Being a cat lady really isn’t that bad. I have had cats pretty much my entire life. Cats are cute, cuddly, and independent– what’s not to love?
I’ve spent the last five years battling the title of “cat lady” because I thought it was degrading or embarrassing. Being a cat lady has always been associated with being a spinster. If you’re a single woman over a certain age, you’re automatically required to get a cat because no one else will love you. That’s kind of a harsh thought and, frankly, a little rude. It wasn’t until about a month ago that I’ve decided it really isn’t the worst thing. So, I love cats… so what? Stigmas be damned, they’re adorable.
Cats are cute. That’s why they’re all over the internet. You wouldn’t watch a video of a snake playing with a laser pointer, unless you’re weird and want to watch nothing happen. Because cats are so damn cute, I feel like being called a cat lady is just implying you like cute fluffy things. How is that bad?
Cats are fiercely independent. I don’t have to limit myself to short trips to let the dog out, I don’t have to shy away from an overnight get-away, and I don’t have to worry about a vacation. My cat is so chill as long as he gets fed he doesn’t care that I’m gone for 24 hours or even longer. God bless time-release feeders and self-scooping litter boxes.
Cats travel well. Have you ever tried taking a Golden Retriever on an airplane? The entire time you have to pray your dog doesn’t turn into a popsicle mid-flight. Or that whole “Homeward Bound” thing doesn’t happen where the dogs take off before the flight and they have to run through the woods to get home. That’s not okay! If you have anything other than a lap dog you are stuck with road tripping everywhere. My cat is an excellent flyer. He gets one anti-anxiety pill and sleeps for about four hours. Last Christmas I brought him with me to visit my parents and everything would have been perfect if my flight wasn’t delayed 8 hours.
Apparently they have a pet relief area for dogs, but unless your cat is trained to go in the grass you’re in trouble. I think that trip was my defining Cat Lady moment. It had been 7 hours since my cat had used the litter box and I was pretty sure he had to go. I don’t travel with kitty litter and they don’t supply it in airports for some crazy reason. So I went into one of those family restrooms and held my cat over the toilet. I repeat: I held my cat over the toilet so he would go to the bathroom.
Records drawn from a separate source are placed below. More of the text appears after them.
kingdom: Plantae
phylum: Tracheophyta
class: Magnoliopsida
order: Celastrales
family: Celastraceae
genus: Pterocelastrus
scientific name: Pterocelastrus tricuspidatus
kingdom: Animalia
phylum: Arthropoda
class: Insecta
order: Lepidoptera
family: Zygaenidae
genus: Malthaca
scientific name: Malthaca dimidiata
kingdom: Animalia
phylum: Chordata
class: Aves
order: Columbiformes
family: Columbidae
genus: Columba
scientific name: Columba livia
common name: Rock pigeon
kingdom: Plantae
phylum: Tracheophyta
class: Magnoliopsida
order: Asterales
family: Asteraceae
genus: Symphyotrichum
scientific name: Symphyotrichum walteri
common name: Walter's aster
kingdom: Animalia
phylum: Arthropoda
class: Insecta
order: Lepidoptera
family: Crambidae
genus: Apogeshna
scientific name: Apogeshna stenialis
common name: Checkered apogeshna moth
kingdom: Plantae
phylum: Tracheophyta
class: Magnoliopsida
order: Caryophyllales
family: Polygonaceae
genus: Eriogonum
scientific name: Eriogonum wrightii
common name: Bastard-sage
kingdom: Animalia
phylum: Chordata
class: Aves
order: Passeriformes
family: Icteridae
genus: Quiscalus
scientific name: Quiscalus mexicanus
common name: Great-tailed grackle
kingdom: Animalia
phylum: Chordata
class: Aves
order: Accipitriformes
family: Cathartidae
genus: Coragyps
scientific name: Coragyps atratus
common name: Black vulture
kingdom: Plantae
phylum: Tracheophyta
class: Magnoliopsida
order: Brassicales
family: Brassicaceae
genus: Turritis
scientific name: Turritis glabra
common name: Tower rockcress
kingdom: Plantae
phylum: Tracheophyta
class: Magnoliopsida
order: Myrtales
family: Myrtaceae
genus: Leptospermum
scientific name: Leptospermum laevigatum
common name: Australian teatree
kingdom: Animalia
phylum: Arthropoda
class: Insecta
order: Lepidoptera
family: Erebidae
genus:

I had visions of my cat pooping mid-flight so what else was I supposed to do?
Other than unexpected airport delays, there are no disadvantages to owning a cat, therefore being a cat lady is not such a bad thing. If being a cat lady means I have this adorable house friend that lets me travel as much as I want, then I want to be a cat lady! So, cat ladies of the world, do not be ashamed! Be proud you have a furry friend that doesn’t require constant attention! Cats rule, dogs drool.